Whatever research path you're following, you might want to also do an analysis of the whole set, which might be very large. The Google Cloud Vision API can return two datasets of interest: the text in the image (e.g., Make Donald Drumpf Again) and the entities in the image (e.g., hands, hat, hair, businessman, money). Researchers can look for patterns in these data. One possibility is comparing the words, themes, and images that John Oliver presents in the original broadcast with those that appeared during the meme event. How much apparent influence does the original "seeding" of the meme event have?

Sample Analysis

Using ImagePlot (http://lab.softwarestudies.com/p/imageplot.html) we visually analyze the 4th most tweeted image and related images, taken from a sample of ~1000. Time (tweetid as consecutive #s) is represented on the X-axis, and similarity scores (calculated by photohash) along the Y-axis. Similarity

Another plot of time along X-axis by similarity for another set of photos, selected based on an original photo of Drumpf at a podium. Discovery of the top photo more popularly retweeted over time. Similarity

Transcript Wordcloud Transcript Wordcloud

Labels Wordcloud (from Vision API) Labels Wordcloud

OCR Wordcloud (from Vision API) OCR Wordcloud

Google Cloud Vision API

$ python google-vision-api.py [images]

The Google Cloud Vision API beta was released on March 01, 2016. The API currently allows for label detection, text detection, and face detection among many others.

Setting Up

  1. You'll need a Google Developers account to create the API keys and to take care of other authentication details. Google's documentation for setting up this API is here. This is enough to get set up on your local machine.

  2. For the Python script, the Label Detection Tutorial is a good start. You'll need to run a few "pip install" commands for "google-api-python-client", "oauth2client".

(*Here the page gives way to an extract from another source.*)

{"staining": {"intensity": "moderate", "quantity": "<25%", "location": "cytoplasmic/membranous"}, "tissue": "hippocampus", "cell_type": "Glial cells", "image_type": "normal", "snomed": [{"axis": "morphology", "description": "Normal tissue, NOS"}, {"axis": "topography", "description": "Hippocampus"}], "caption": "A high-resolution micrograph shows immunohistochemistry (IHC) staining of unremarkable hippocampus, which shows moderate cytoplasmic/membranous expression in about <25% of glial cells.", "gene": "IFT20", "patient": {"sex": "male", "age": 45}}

    $ pip install apiclient
    $ pip install oauth2client
    $ pip install httplib2
    
  3. Run the script. You can have a folder of images you'd like to call the API on or use individual images.

    $ python google-vision-api.py images/
    $ python google-vision-api.py dog.jpg
    
  4. Specifiy features you'd like to query. The body portion of the service_request variable can be adjusted to include other data you'd like to get. Currently only label detection and text detection are included in this script but the documentation includes more.

    LABEL_DETECTION	Execute Image Content Analysis on the entire image and return
    TEXT_DETECTION	Perform Optical Character Recognition (OCR) on text within the image
    FACE_DETECTION	Detect faces within the image
    LANDMARK_DETECTION	Detect geographic landmarks within the image
    LOGO_DETECTION	Detect company logos within the image
    SAFE_SEARCH_DETECTION	Determine image safe search properties on the image
    IMAGE_PROPERTIES	Compute a set of properties about the image (such as the image's dominant colors)
    

Samples

The "Getting Started" tutorial provides a dog.jpg image to run in the first API call.

dog.jpg

It works as intended and correctly identifies the image as a dog. Extending the maxResults returns even more results as follows.

{
  "responses": [
    {
      "labelAnnotations": [
        {
          "mid": "/m/0bt9lr",
          "description": "dog",
          "score": 0.89208293
        },
        {
           "score": 0.85700572, 
           "mid": "/m/09686", 
           "description": "vertebrate"
        }, 
        {
           "score": 0.84881896, 
           "mid": "/m/01pm38", 
           "description": "clumber spaniel"
        }, 
        {
           "score": 0.84757507, 
           "mid": "/m/04rky", 
           "description": "mammal"
        }
      ]
    }
  ]
}

Final Steps

You may find the experience of researching Drumpf #disorienting, #disheartening, #tiring, or #overwhelming.

Well, there's a .py for that: cleanse.py: see where this script takes you.